## Textausschnitt
Wertschätzung für gemeinsame Arbeit
Als eine besondere Wertschätzung der gemeinsamen Arbeit empfindet Wolfgang Gerdes die Auszeichnung. Schließlich setzte sich die Geschwister-Scholl-Oberschule gleich bei ihrer ersten Teilnahme an einem Wettbewerb gegen Beiträge aller Schulformen aus dem ganzen Bundesgebiet durch. Dass es nicht zum ersten Platz gereicht hat, bedauern die Schüler nicht wirklich. Denn der Sieger des Wettbewerbs – die Geschwister-Scholl-Gesamtschule aus Bremen – muss seinen Beitrag vor allen geladenen Gästen in Berlin noch einmal aufführen.
Und die Bad Laerer Oberschüler erinnern sich nur zu gut daran, wie sehr ihnen die Proben für ihre eigenen Aufführungen im März „in den Knochen“ steckten: „Es war nicht einfach, danach mit einem positiven Denken nach Hause zu gehen“, bekennt Karl Bleileven. Trotzdem habe die Arbeit an dem Theaterstück viel Spaß gemacht, betont Anna-Sophie Schumacher. Und dieser Spaß am Spiel auf der Bühne steckt an – umso mehr, wenn er bundesweite Anerkennung findet.

## Aufgabe
Führe den Textausschnitt über die Auszeichnung der Bad Laerer Geschwister-Scholl-Oberschule im Anschluss an seinen letzten Satz weiter.

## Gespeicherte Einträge
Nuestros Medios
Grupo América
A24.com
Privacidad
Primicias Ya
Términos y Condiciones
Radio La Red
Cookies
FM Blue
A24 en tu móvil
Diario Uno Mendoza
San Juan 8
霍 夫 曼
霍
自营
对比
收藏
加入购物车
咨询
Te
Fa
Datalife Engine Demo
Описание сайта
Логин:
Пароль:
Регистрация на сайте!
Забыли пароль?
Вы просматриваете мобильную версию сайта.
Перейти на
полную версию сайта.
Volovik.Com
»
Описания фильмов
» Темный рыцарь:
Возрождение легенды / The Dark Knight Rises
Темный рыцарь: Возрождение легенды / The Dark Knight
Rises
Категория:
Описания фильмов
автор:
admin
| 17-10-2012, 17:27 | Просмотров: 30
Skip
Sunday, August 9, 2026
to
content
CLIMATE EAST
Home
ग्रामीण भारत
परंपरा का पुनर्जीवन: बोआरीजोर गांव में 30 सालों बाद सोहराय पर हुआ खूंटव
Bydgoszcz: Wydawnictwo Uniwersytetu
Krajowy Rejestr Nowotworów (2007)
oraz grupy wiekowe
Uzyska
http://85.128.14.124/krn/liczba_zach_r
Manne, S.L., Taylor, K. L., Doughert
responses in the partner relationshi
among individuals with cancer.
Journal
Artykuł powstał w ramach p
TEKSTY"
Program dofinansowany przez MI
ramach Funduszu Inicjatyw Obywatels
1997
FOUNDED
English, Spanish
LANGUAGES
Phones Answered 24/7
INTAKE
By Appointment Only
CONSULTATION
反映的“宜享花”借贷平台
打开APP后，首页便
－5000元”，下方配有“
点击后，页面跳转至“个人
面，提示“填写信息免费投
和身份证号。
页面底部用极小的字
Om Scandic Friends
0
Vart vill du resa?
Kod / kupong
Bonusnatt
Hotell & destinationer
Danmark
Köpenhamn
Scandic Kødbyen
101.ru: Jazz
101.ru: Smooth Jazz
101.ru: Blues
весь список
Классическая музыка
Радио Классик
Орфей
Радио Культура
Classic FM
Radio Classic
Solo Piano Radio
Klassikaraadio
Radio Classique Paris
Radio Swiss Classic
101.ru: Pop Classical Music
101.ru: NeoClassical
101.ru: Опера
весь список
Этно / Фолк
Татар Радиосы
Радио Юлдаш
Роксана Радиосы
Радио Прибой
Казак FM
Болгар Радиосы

## Lösung
Künftig als „Steckdosentheater“ auf der Bühne
Für die neue Theater-AG der 8. bis 10. Klassen haben sich deshalb 37 Schüler angemeldet. Und die agieren künftig sogar unter einem „richtigen“ Namen: Das „Steckdosentheater“ will seine Zuschauer auch mit dem neuen Stück, das am 26. Februar seine Premiere feiert, elektrisieren. Bereits am ersten Advent steht die Theater-AG der 5. bis 7. Klassen als die „Talentschmiede“ auf der Bühne.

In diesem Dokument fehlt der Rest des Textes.